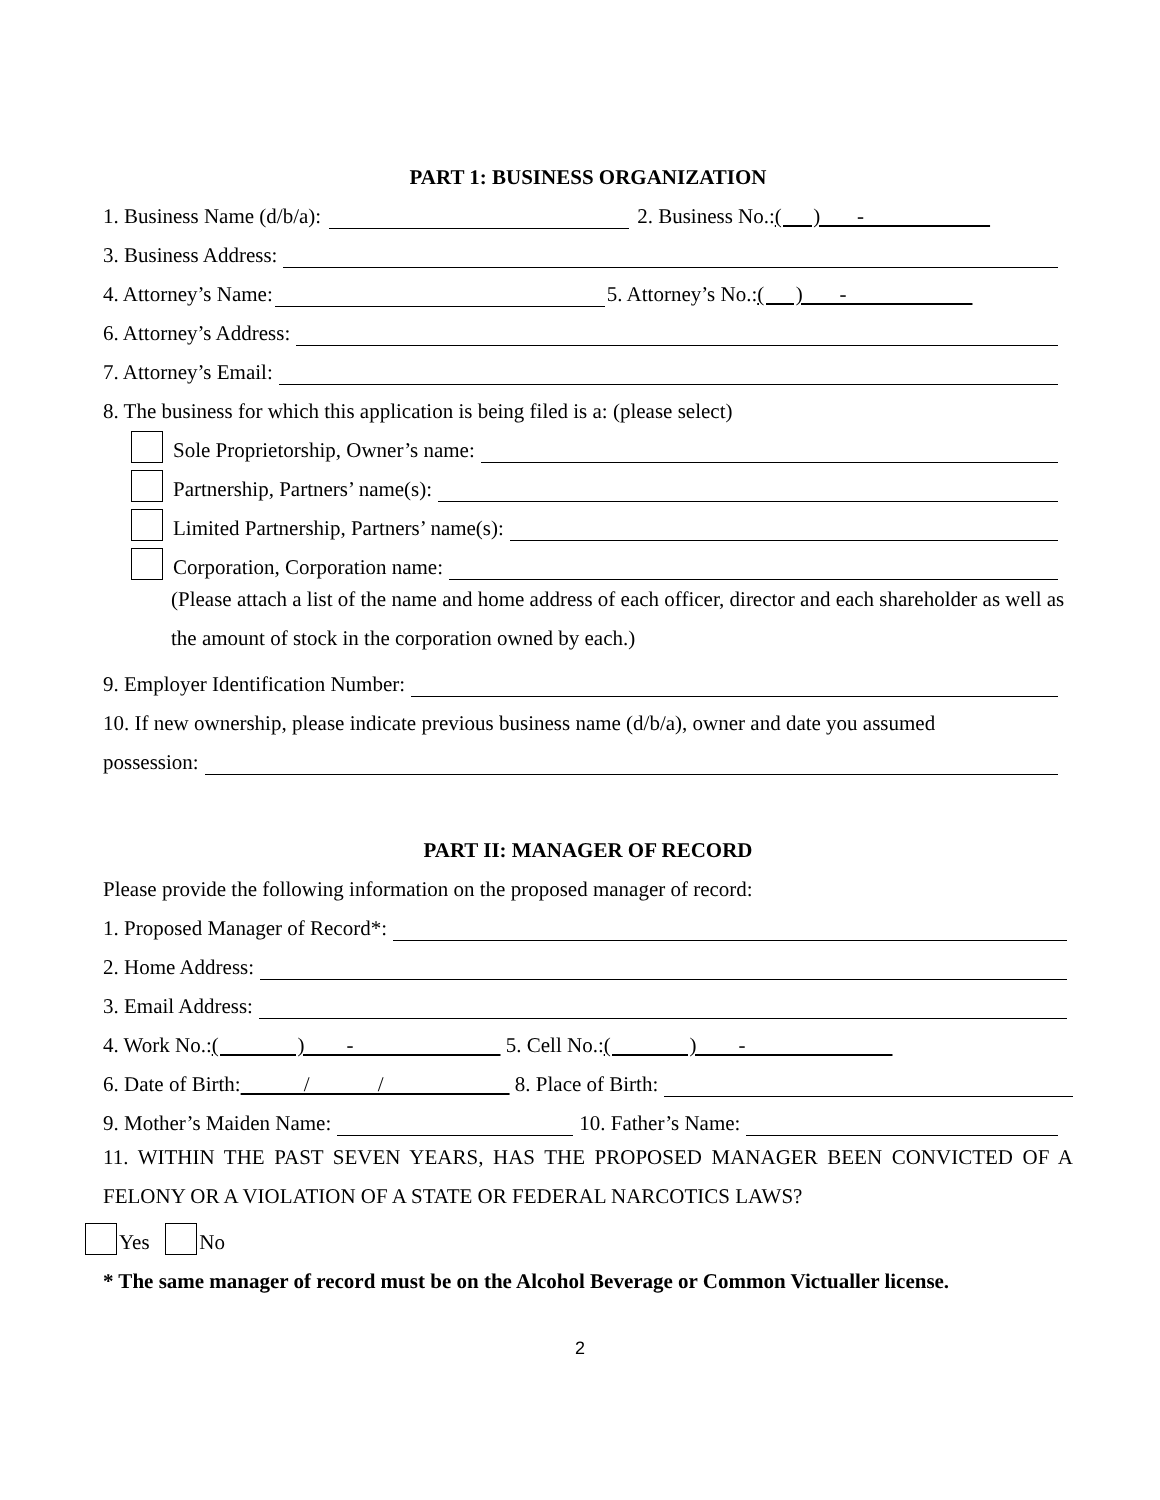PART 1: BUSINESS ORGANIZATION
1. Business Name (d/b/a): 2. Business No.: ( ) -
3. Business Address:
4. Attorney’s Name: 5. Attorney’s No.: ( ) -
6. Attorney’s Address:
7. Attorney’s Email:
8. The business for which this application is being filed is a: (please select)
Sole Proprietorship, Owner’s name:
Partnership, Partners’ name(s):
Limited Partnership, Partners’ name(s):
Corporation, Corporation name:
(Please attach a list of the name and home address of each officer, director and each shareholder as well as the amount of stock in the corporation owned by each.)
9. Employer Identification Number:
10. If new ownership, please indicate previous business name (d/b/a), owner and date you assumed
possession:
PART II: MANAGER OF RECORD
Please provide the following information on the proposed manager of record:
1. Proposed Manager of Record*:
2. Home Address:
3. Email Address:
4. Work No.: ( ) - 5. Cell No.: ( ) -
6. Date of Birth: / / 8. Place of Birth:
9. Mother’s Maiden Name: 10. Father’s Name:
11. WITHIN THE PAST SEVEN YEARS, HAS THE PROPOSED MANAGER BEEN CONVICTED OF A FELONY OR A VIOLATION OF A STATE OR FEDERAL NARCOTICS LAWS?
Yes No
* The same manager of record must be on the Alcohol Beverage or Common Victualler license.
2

DIRECTIONS: Exact copy, pictures excluded: restate every record above word for word.

TASK RESULT:
PART 1: BUSINESS ORGANIZATION
1. Business Name (d/b/a): 2. Business No.: ( ) -
3. Business Address:
4. Attorney’s Name: 5. Attorney’s No.: ( ) -
6. Attorney’s Address:
7. Attorney’s Email:
8. The business for which this application is being filed is a: (please select)
Sole Proprietorship, Owner’s name:
Partnership, Partners’ name(s):
Limited Partnership, Partners’ name(s):
Corporation, Corporation name:
(Please attach a list of the name and home address of each officer, director and each shareholder as well as the amount of stock in the corporation owned by each.)
9. Employer Identification Number:
10. If new ownership, please indicate previous business name (d/b/a), owner and date you assumed
possession:
PART II: MANAGER OF RECORD
Please provide the following information on the proposed manager of record:
1. Proposed Manager of Record*:
2. Home Address:
3. Email Address:
4. Work No.: ( ) - 5. Cell No.: ( ) -
6. Date of Birth: / / 8. Place of Birth:
9. Mother’s Maiden Name: 10. Father’s Name:
11. WITHIN THE PAST SEVEN YEARS, HAS THE PROPOSED MANAGER BEEN CONVICTED OF A FELONY OR A VIOLATION OF A STATE OR FEDERAL NARCOTICS LAWS?
Yes No
* The same manager of record must be on the Alcohol Beverage or Common Victualler license.
2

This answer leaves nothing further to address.